**Work to be completed:** How many lines of the records below contain the word "ring"? Answer with the number alone.

**Data to process:**
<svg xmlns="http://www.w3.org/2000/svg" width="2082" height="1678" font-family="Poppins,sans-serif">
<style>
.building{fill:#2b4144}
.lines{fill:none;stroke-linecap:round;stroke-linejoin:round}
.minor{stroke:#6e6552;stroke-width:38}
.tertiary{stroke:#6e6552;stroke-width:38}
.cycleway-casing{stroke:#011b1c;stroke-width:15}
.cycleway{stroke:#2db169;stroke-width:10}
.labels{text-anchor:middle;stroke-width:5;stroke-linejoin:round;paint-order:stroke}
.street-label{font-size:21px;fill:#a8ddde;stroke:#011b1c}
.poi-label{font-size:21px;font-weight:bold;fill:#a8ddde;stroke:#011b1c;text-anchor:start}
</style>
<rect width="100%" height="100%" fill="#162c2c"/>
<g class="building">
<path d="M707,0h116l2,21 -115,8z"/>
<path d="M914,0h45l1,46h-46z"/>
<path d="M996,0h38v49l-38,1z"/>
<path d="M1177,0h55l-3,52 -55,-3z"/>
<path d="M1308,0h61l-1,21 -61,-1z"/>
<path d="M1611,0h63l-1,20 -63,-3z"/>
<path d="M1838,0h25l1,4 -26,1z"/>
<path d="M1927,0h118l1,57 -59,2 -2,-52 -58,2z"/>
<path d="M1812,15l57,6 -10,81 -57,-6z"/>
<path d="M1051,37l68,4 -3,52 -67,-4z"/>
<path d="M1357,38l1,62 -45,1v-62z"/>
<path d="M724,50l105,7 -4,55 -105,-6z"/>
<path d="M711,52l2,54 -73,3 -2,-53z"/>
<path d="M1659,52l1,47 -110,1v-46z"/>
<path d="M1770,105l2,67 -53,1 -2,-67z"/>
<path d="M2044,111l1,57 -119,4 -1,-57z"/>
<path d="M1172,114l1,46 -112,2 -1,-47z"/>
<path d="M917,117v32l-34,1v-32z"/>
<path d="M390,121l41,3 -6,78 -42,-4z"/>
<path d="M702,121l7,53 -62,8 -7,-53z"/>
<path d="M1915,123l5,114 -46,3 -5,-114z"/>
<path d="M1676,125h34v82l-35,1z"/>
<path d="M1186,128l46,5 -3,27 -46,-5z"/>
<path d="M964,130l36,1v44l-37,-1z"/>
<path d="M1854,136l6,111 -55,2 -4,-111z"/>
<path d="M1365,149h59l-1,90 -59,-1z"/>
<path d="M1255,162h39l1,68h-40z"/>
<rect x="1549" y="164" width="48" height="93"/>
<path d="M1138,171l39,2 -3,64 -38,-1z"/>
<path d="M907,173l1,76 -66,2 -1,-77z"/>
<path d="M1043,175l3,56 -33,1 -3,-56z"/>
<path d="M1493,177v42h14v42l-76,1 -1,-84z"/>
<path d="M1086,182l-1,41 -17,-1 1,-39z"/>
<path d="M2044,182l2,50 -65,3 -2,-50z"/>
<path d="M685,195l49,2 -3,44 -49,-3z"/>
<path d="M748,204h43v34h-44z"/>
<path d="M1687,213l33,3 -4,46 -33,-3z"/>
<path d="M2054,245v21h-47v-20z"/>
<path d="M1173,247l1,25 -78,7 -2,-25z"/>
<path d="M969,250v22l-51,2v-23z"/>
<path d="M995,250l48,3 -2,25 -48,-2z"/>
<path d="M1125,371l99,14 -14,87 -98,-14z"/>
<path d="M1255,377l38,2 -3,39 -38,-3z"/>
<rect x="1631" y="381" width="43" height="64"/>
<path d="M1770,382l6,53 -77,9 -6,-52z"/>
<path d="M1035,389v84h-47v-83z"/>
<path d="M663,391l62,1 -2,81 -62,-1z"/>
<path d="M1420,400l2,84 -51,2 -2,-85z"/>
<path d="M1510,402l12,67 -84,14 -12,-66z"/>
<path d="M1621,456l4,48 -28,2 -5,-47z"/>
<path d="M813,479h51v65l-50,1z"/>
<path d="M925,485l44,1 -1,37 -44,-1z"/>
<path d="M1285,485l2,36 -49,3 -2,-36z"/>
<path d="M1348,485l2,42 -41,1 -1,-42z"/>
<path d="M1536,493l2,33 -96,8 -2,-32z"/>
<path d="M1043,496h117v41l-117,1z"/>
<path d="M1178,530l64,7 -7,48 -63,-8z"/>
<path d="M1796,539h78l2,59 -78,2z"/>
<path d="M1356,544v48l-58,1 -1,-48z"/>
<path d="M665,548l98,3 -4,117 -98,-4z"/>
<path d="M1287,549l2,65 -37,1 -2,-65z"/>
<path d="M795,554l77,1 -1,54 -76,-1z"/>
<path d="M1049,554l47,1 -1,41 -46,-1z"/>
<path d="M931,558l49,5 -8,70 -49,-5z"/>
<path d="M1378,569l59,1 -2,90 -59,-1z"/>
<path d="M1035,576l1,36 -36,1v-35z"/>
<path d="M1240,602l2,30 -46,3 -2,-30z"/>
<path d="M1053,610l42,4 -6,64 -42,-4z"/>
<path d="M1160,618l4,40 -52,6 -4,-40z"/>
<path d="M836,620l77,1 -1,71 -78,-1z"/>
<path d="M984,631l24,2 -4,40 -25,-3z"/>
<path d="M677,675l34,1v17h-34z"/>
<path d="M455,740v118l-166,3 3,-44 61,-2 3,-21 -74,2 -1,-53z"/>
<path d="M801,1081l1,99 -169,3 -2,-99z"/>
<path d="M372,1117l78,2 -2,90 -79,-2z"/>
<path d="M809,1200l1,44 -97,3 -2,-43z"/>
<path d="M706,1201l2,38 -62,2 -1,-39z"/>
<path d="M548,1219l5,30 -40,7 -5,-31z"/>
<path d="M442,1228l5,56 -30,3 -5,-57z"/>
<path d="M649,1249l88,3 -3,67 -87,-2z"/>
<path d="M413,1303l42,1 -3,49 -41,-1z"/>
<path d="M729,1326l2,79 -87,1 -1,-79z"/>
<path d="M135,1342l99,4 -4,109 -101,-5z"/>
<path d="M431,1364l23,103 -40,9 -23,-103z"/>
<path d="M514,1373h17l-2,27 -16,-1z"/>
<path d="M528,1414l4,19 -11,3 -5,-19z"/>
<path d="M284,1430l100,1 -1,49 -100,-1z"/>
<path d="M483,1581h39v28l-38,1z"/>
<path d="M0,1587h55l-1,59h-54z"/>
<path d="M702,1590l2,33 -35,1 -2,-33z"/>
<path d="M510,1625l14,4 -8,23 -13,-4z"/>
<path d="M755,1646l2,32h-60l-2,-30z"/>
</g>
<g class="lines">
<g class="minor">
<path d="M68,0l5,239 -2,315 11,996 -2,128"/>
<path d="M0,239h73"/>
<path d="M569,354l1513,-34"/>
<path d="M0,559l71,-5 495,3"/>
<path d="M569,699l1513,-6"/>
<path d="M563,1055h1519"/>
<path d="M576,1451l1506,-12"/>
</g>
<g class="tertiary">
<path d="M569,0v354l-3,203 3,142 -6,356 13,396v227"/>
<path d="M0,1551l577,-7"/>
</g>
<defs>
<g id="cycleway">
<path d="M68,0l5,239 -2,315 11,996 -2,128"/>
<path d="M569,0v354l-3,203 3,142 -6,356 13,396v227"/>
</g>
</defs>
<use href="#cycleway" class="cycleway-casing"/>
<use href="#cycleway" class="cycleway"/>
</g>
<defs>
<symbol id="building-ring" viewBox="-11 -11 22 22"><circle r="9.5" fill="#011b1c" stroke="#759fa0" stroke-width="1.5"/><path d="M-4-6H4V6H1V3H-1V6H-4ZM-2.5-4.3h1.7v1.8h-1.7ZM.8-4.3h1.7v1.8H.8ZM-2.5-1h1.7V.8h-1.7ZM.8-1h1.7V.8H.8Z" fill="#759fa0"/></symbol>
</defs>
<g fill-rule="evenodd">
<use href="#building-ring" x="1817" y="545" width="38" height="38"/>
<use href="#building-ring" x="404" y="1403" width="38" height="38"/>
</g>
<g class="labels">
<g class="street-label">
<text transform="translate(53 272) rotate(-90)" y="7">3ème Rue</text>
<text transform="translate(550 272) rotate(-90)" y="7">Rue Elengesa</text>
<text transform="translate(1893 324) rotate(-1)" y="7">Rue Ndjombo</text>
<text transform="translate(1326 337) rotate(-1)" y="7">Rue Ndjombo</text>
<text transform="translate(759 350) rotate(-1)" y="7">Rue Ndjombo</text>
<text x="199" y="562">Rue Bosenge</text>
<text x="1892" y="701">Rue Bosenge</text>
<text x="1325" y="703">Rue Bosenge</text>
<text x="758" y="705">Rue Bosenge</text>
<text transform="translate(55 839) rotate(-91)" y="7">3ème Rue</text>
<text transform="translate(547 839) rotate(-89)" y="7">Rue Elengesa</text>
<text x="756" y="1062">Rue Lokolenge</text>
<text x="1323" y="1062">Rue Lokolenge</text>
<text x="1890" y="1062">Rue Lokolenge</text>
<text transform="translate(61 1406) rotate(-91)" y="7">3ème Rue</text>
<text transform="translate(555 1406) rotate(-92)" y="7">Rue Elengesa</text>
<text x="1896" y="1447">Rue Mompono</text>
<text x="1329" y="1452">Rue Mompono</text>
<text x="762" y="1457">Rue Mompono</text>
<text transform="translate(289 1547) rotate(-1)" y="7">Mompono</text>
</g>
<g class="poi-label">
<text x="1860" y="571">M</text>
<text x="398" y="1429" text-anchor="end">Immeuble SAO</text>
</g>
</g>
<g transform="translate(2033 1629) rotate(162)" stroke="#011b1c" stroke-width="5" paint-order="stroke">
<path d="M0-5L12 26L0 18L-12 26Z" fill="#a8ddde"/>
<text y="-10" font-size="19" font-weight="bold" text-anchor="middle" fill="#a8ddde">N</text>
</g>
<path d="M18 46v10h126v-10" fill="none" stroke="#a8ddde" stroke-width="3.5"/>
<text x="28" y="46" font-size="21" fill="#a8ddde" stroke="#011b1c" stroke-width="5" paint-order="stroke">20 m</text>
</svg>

**Result:** 3